- _Instructions to follow_
Print out the data exactly, keeping every image out of it.

- _Dataset records_
_ _ _ _ _
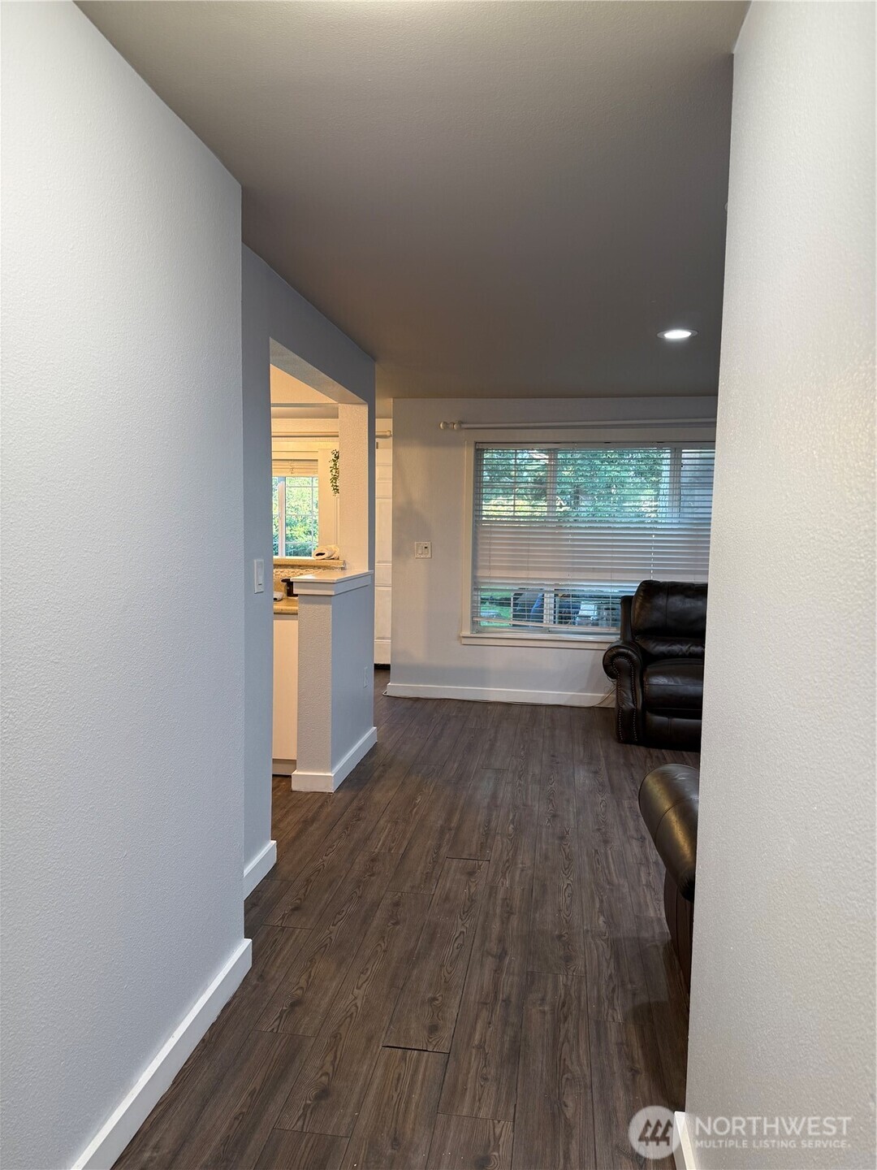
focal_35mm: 24
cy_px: 585
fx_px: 811
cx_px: 438
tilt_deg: -3.8
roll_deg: -0.4
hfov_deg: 56.8
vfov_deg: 71.6
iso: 125
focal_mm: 6.76
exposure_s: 1/60
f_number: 1.78
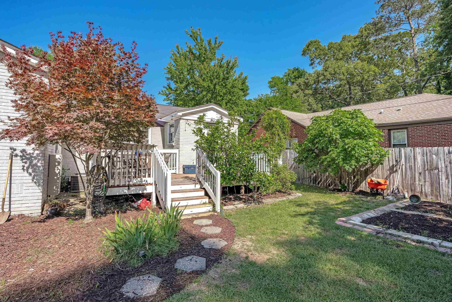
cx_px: 231
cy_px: 145
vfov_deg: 70.4
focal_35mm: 17
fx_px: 213
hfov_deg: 93.3
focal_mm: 16
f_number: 7.1
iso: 500
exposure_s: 1/8000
_ _ _ _ _
- _Reply to the task_
focal_35mm: 24
cy_px: 585
fx_px: 811
cx_px: 438
tilt_deg: -3.8
roll_deg: -0.4
hfov_deg: 56.8
vfov_deg: 71.6
iso: 125
focal_mm: 6.76
exposure_s: 1/60
f_number: 1.78
cx_px: 231
cy_px: 145
vfov_deg: 70.4
focal_35mm: 17
fx_px: 213
hfov_deg: 93.3
focal_mm: 16
f_number: 7.1
iso: 500
exposure_s: 1/8000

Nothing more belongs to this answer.